Unlike most Chicagoans, Mayor Lori Lightfoot got to cheer for a winning football team last weekend.

That would be the Simeon Wolverines, who beat Lakes of Lake Villa 34 to 3 in an IHSA playoff match at Gately Stadium on Saturday. Lightfoot was in the stands, on the sidelines, and in the locker room supporting Simeon, whose playoff run was saved when she and the Chicago Teachers Union settled the 11-day teacher strike two days earlier.

“As you probably know, I love, LOVE football,” Lightfoot wrote on Instagram, beneath a photo of herself giving the team a pep talk. “And there’s nothing I love more right now than seeing the Simeon Wolverines advance in the playoffs. 34-3. Good job, gentlemen.”

It should be no surprise that Lightfoot is a huge football fan. She grew up in one of the most football-crazy towns in America: Massillon, Ohio. The mayor attended Washington High School, whose football program, formed in 1894, is one of the nation’s oldest.

“In Massillon, Ohio, high school football is everything,” wrote The Week in a photo essay on the Massillon Tigers. “Indeed, the love of this game is a birthright. Every boy born in Massillon is given a miniature football at birth. The town’s nickname is ‘Tigertown USA’; the town’s motto is ‘City of Champions.’ In a community of about 30,000 people, the high school football stadium holds 17,000 — and you can bet it’s at capacity during every home game.”

(Lightfoot was at the games, because she played trumpet in the marching band.)

As a student at the University of Chicago Law School, Lightfoot played quarterback on an intramural flag football team. For the past 20 years, she has been a Chicago Bears season ticket holder.

This is a city that’s played an important role in football history, as the birthplace of the NFL’s two oldest franchises. (The Cardinals are the other one, having moved to St. Louis then Arizona from Chicago.) It’s a city whose most popular sports team, the Bears, is in its 100th season.

Yet not every Chicaog mayor has loved football. In fact, Lightfoot’s passion for the game is a particular contrast to the predecessor to whom she’s most often compared, Harold Washington.

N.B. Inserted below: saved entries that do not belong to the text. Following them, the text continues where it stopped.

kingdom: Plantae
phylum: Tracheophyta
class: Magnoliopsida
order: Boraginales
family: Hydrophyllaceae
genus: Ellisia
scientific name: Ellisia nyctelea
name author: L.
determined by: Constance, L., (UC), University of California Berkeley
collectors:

Washington was not a football fan. He didn’t follow sports. When Washington was mayor, the Bears threatened to leave Chicago unless they got a new stadium to replace decrepit Soldier Field, or at least a better deal on concessions from the Park District. At first, Washington was dismissive of the threats, his corporation counsel, Judson Miner, once told me. His attitude was, “Let ’em go.”

Then, in 1985, Chicago experienced the greatest season in Bears history, and maybe the greatest season in NFL history. Washington may not have been a football fan, but he was a politician. His mayoralty was the most divisive moment in the Chicago’s history, as Council Wars pitted white, black, and Latino politicians against one another for control of the city. At a time like that, Washington recognized the value of associating himself with a sports team that everyone in Chicago loved — especially white ethnic Superfans, many of whom hated the fact he was mayor.

And so, the mayor became an honorary member of the Refrigerettes, the group of unofficial cheerleaders (in place of the defunct Honey Bears) who took their name from Bears offensive lineman William “the Refrigerator” Perry. Whenever he made a bet on a game with another city’s mayor, Washington invited the Refrigerettes to City Hall. They called him “Mayor Hal.”

Washington attended Super Bowl XX in New Orleans and presented the Bears with a victory plaque in Daley Plaza at the end of the celebratory parade. The mayor donned a Bears cap and unveiled a sign naming a stretch of Lake Shore Drive after Bears founder George Halas, who had died three years earlier. The Bears success, and their fans’ delight in it, opened Washington’s eyes to football’s place in the fabric of the city he governed.

“He said, ‘There are people who live and die for these teams,’ ” Miner recalled.

Mayor Richard M. Daley, who eventually cut a deal with the Bears and the state for the $587 million renovation of Soldier Field, said Chicago should have two stadiums and two teams. That’s how it was when he was growing up in Bridgeport: The Bears played at Soldier Field, and the Cardinals played at Comiskey Park, near the Daley bungalow on South Lowe. The oldest franchise in the NFL, the Cardinals began as a neighborhood club team called the Racine Cardinals. In their pre-NFL days, the Cardinals competed against the Cornell Hamburgs, the football team of the Hamburg Athletic Club, of which Richard J. Daley was later president.

“I really believe we could get a second football team,” Daley told Comcast Sports in 2012. “I’ve always believed — the Chicago Cardinals, Bears — why is it that New York has two? Florida has three, San Francisco has two … Chicago loves sports and we could get a second team in here.

“You could build a new stadium, you could have huge international soccer teams come in, you could do the Final Four, you could do anything you wanted with a brand new stadium.”

As for Rahm Emanuel, he attended Sarah Lawrence College, which doesn’t have a football team. He regularly touts having gone two terms without giving public money to a sports stadium. But he did bring Chicago those NFL drafts.